Fortunately, in the spirit of Louis Brandeis’s embrace of local experimentation, effective reforms are close at hand. We need to find ways to ensure students start earlier and go longer. As my administration did in Chicago, and as incoming Labor Secretary Marty Walsh did in Boston, municipal government can reimagine basic public education, abandoning the K-12 model for something much broader—like “Pre-K through 14.”

Every child in American can and should be guaranteed a seat in a prekindergarten program today, regardless of their zip code. And at the other end, public school instruction shouldn’t end in grade 12—we should guarantee every citizen the opportunity to earn an associate degree by making community college free and accessible. Moreover, we should transform the focus on high school graduation to a focus on a successful post-graduation, nationalizing Chicago’s requirement that, before receiving a diploma, every student have in hand a letter of acceptance from a college, community college, or vocational school, a job offer, or a plan to enter either the military or a national service program like AmeriCorps.

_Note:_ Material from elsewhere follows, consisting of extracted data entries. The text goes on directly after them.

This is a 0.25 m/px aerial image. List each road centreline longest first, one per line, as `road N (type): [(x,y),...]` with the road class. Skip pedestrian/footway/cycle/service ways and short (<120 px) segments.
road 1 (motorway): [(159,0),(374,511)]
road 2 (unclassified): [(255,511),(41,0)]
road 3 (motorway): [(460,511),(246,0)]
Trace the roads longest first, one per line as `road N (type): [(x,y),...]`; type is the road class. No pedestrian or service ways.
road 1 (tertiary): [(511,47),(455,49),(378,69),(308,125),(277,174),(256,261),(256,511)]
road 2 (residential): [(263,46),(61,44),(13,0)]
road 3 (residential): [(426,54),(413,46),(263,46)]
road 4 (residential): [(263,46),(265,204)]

To heal the body politic right now, we first need to address the entry wound—namely the actual criminal mob’s attempt to undermine our democracy, and uncover the complicity of anyone in power. But, in time, we will need to focus on the underlying cancer plaguing society-at-large. At a moment when questions of inclusion and exclusion gird nearly every political and economic debate, Washington needs to focus on giving every citizen the tools required to build a prosperous middle class life.

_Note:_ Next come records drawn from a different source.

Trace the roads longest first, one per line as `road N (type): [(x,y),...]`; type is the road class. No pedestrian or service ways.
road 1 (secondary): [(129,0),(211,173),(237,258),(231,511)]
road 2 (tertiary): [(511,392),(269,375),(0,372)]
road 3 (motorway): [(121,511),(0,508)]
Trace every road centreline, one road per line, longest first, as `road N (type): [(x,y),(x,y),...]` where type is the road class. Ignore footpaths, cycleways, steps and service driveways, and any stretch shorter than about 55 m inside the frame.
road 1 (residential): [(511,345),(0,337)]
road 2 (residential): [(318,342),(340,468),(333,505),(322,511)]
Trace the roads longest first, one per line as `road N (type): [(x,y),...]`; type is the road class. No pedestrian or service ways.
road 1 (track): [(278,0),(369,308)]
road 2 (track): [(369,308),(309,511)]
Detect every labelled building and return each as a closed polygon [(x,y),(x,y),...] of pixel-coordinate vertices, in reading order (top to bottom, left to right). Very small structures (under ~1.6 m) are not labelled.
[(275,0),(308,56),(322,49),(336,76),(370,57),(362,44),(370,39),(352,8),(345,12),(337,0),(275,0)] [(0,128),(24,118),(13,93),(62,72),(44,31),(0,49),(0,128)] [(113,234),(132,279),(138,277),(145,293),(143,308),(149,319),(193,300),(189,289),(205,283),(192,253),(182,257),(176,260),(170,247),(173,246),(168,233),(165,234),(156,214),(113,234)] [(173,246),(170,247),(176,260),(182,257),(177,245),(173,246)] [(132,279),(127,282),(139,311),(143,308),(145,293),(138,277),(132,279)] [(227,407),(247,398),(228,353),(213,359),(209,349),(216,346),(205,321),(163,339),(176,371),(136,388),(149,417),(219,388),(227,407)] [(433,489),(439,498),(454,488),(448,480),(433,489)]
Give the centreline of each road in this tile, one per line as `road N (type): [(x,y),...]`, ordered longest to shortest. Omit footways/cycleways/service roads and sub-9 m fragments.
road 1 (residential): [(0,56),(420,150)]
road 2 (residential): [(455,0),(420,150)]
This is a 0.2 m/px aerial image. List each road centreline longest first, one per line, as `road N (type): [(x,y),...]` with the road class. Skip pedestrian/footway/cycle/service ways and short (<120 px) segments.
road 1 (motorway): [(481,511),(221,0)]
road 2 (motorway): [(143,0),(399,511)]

The disruptions to the social order have left too many in our society plagued by a fear that they will be excluded from tomorrow’s bounty. Reaching to much the same challenge, Teddy Roosevelt’s Fair Deal reverberated to shape Woodrow Wilson’s New Freedom and FDR’s New Deal in the decades that followed. Our burden today is to ensure that every member of every community believes in America because America is invested in them.